Myanmar (Burma)

Mohinga

A catfish-and-banana-stem broth over rice vermicelli, thickened with toasted chickpea flour — Myanmar's national breakfast soup.

Photograph of Mohinga

Banana stem is the body.

Mohinga's broth is unusual in Southeast Asia for what it isn't — there's no coconut milk, no chili oil, no tamarind dominance. The signature thickener is shaved or pounded banana stem (the inner heart of the banana tree's pseudo-trunk), which gives the soup an earthy vegetal note and a soft pulp body. Toasted chickpea flour added at the end brings nuttiness and a velvety thickness without dairy or starch. The result tastes like nowhere else.

4 · Plate

Myanmar (Burma)

Mohinga

A catfish-and-banana-stem broth over rice vermicelli, thickened with toasted chickpea flour — Myanmar's national breakfast soup.

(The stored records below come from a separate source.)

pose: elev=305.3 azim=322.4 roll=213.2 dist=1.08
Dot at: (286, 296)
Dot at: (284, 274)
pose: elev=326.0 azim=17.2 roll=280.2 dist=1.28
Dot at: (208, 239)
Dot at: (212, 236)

The dish that defines Burmese cuisine to itself and to the world. Burma’s culinary identity is not as widely exported as Thailand’s or Vietnam’s, but mohinga is the entry point — a dish that’s simultaneously the everyday breakfast of Yangon’s working class and the dish that Burmese expatriates make when they want to be home. Recipes carry across generations; every Burmese household has a mother’s version.

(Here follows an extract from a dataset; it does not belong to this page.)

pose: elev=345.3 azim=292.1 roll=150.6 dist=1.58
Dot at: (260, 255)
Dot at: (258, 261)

The geographic spread is real. The Mandalay (upper Burma) version is more shallot-forward and less fishy. The Pathein (Ayeyarwady) version is the riverine fish-broth original. The Yangon (Rangoon) version is the cosmopolitan blend. The Shan State version uses tomato and a thinner broth. All are mohinga.

Toppings are the meal.

A Burmese mohinga vendor lays out a row of toppings: sliced hard-boiled egg, fried lentil fritters (*pe gyaw* / *hpettoe*), fried gourd fritters, fish cake, fresh cilantro, fried shallots, sliced chili, a wedge of lime, *ngapi* (fermented shrimp paste). The eater builds the bowl from the topping bar, and no two bowls in the same shop look the same.